EXERCISE DETAILS
Once the line with "power microscopy image" is found in the data, output it and each following line exactly, up to and including the line with "is low levels", and nothing before or after.

DATA IN THIS EXERCISE
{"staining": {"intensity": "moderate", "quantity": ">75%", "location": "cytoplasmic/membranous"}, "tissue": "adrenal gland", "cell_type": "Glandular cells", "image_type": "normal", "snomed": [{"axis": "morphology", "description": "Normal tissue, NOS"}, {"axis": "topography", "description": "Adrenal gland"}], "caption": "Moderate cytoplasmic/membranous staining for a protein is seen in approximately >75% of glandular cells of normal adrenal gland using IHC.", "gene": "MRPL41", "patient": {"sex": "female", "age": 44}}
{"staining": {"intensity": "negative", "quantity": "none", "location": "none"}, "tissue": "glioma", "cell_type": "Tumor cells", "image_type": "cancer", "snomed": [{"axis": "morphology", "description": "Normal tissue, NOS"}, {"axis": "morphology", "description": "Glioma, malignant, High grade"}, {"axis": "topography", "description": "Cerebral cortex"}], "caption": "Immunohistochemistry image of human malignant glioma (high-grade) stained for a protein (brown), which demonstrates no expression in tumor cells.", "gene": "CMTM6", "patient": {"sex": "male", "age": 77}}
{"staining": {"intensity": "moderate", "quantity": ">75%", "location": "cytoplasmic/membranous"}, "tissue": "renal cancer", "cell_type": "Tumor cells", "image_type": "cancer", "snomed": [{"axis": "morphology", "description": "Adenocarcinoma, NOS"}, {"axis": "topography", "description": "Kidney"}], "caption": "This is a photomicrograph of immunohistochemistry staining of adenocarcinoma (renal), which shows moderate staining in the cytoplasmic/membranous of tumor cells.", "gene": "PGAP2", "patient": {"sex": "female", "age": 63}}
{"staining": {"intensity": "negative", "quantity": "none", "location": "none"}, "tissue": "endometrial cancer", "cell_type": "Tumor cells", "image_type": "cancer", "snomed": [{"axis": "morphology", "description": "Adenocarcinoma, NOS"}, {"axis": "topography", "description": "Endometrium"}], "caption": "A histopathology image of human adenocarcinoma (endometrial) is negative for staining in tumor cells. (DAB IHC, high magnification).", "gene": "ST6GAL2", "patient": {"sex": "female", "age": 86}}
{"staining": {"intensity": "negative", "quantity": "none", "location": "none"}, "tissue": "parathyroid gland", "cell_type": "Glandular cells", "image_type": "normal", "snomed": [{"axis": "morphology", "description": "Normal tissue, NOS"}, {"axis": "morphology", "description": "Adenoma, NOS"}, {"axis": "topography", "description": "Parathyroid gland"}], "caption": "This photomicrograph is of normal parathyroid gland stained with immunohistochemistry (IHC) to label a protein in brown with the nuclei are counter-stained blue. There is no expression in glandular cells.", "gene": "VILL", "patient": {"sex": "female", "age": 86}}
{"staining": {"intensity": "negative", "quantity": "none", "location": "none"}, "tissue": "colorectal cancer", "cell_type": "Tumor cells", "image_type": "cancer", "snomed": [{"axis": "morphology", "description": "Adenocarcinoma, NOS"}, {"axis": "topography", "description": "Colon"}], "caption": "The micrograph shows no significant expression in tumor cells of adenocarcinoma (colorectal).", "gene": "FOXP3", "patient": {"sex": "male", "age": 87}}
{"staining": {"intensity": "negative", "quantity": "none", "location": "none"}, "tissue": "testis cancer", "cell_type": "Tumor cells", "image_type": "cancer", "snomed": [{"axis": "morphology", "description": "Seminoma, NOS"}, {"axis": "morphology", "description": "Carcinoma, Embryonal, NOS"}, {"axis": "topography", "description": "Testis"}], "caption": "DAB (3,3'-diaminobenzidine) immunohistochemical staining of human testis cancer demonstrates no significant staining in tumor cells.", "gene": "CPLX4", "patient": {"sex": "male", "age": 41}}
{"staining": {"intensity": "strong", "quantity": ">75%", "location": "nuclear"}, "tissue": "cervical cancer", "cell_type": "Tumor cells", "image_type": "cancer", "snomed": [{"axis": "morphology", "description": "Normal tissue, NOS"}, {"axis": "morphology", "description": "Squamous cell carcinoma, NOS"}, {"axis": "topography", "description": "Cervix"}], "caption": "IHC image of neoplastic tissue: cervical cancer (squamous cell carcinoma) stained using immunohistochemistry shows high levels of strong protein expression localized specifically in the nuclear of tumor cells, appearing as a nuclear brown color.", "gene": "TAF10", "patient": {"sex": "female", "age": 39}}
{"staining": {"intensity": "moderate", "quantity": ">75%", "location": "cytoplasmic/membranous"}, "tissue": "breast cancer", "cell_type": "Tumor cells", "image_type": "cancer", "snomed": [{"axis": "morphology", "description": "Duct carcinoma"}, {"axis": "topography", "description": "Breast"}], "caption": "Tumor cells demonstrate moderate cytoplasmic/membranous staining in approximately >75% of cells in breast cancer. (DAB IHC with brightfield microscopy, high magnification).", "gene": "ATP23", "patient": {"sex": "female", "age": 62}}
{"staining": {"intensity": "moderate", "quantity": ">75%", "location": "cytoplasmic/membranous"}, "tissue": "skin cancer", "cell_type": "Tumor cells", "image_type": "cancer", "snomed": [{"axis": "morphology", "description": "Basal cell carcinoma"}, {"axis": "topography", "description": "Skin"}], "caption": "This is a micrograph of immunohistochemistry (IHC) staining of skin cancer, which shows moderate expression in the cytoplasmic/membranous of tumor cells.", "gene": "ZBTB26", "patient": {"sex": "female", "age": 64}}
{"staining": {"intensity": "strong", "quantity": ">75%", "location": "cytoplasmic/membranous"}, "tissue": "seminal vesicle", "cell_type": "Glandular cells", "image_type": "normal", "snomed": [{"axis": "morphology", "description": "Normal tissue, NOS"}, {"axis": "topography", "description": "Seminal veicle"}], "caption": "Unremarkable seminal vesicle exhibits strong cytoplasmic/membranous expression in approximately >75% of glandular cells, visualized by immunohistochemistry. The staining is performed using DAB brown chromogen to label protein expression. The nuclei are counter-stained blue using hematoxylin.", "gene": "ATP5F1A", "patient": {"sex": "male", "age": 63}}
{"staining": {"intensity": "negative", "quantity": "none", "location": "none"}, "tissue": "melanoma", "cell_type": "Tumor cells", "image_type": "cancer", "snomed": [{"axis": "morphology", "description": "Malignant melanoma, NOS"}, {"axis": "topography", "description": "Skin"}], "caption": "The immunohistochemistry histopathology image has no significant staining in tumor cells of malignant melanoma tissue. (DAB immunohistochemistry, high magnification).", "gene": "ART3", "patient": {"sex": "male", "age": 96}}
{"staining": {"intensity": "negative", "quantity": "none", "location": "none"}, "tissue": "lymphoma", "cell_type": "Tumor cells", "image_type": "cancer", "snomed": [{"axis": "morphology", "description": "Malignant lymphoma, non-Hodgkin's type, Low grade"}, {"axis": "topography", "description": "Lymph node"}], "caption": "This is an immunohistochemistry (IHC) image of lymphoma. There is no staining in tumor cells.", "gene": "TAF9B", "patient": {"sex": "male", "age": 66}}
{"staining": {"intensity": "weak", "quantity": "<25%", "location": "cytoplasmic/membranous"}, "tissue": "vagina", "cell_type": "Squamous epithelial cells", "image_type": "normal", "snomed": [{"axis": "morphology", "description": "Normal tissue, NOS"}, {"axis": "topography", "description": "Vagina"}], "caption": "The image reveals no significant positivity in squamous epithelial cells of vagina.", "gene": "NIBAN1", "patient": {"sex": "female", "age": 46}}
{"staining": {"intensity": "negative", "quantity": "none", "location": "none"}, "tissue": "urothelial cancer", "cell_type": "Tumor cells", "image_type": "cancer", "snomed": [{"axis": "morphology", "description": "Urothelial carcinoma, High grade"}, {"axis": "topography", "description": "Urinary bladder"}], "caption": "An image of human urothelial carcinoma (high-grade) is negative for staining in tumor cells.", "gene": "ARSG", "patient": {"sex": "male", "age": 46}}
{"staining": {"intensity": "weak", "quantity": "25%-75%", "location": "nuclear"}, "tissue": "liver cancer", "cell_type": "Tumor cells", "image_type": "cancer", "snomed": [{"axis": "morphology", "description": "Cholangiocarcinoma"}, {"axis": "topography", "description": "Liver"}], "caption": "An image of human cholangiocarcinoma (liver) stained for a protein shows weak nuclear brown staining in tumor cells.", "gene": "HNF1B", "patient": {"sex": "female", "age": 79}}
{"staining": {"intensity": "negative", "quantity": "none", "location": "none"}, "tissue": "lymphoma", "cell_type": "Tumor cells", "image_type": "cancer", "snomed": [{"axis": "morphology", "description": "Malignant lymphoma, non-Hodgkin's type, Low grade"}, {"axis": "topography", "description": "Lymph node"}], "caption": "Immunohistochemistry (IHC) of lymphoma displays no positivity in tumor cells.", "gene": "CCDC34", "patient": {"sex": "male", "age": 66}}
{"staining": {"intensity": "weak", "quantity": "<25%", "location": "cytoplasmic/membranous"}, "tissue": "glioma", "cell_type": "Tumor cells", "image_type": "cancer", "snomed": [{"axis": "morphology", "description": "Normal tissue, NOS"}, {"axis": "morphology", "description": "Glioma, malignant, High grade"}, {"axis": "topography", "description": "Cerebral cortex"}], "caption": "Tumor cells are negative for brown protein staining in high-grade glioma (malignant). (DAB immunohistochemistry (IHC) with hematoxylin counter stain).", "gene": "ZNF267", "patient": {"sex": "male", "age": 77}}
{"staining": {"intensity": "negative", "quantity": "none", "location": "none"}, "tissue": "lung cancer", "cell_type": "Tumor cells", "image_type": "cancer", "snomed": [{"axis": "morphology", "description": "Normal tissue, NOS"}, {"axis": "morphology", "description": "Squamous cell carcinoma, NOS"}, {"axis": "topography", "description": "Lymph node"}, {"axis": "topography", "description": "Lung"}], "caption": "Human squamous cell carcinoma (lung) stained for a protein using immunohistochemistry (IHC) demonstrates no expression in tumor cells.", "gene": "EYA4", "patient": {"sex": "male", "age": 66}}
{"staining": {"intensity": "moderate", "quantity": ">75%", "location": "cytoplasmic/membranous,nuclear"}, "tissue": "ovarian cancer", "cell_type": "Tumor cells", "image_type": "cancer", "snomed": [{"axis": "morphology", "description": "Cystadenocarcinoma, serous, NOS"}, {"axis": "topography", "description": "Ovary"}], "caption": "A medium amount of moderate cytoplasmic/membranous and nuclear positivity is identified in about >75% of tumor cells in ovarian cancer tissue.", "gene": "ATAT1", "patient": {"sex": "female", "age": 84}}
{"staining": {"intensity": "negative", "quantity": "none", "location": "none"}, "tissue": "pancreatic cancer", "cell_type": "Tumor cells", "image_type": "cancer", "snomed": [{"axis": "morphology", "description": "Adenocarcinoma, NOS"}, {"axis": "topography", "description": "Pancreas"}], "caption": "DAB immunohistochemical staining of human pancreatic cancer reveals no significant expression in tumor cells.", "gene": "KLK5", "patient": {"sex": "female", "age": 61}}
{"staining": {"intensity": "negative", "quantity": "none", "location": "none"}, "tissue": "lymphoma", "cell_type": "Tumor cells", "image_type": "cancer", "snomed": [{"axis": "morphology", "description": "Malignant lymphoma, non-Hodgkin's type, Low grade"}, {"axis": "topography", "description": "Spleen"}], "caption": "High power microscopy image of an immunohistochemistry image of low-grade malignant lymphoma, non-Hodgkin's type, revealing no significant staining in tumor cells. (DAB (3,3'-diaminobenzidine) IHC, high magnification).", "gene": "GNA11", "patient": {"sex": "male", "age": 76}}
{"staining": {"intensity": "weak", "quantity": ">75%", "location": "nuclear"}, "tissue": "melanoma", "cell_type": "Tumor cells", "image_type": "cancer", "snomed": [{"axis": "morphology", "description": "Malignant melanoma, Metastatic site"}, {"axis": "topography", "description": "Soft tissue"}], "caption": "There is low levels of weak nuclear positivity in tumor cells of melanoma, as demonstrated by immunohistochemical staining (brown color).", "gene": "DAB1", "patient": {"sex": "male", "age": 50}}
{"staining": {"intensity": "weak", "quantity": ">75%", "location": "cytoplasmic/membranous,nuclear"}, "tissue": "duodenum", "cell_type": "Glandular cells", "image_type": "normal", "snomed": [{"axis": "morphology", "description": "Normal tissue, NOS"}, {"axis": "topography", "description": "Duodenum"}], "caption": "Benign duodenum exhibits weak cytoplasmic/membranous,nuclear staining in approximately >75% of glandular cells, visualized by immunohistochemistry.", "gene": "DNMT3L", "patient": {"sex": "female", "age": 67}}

EXERCISE RESPONSE
{"staining": {"intensity": "negative", "quantity": "none", "location": "none"}, "tissue": "lymphoma", "cell_type": "Tumor cells", "image_type": "cancer", "snomed": [{"axis": "morphology", "description": "Malignant lymphoma, non-Hodgkin's type, Low grade"}, {"axis": "topography", "description": "Spleen"}], "caption": "High power microscopy image of an immunohistochemistry image of low-grade malignant lymphoma, non-Hodgkin's type, revealing no significant staining in tumor cells. (DAB (3,3'-diaminobenzidine) IHC, high magnification).", "gene": "GNA11", "patient": {"sex": "male", "age": 76}}
{"staining": {"intensity": "weak", "quantity": ">75%", "location": "nuclear"}, "tissue": "melanoma", "cell_type": "Tumor cells", "image_type": "cancer", "snomed": [{"axis": "morphology", "description": "Malignant melanoma, Metastatic site"}, {"axis": "topography", "description": "Soft tissue"}], "caption": "There is low levels of weak nuclear positivity in tumor cells of melanoma, as demonstrated by immunohistochemical staining (brown color).", "gene": "DAB1", "patient": {"sex": "male", "age": 50}}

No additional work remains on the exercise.